*** STUDY MATERIAL ***

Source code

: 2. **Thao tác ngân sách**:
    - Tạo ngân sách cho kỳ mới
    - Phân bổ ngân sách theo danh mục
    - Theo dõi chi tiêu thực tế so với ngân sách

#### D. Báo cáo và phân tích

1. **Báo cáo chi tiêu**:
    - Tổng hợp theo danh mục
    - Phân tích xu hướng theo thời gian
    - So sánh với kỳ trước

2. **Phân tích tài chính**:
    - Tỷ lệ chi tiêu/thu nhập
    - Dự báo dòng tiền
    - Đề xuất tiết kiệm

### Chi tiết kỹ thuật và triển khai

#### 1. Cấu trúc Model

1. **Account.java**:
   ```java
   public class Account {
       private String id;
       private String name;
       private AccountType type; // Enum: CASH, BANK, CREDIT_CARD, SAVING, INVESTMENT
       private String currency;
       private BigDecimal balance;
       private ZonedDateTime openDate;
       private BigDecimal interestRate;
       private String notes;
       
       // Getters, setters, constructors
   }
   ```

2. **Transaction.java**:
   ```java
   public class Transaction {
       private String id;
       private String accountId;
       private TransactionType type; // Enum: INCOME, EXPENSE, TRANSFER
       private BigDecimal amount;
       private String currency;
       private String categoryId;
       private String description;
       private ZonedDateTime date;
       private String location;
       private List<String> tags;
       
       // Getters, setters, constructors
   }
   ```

*** End of STUDY MATERIAL ***

(WHAT THIS TASK INVOLVES):
Scan the entries above and return each line that holds "sách".

(EXPECTED ANSWER):
: 2. **Thao tác ngân sách**:
    - Tạo ngân sách cho kỳ mới
    - Phân bổ ngân sách theo danh mục
    - Theo dõi chi tiêu thực tế so với ngân sách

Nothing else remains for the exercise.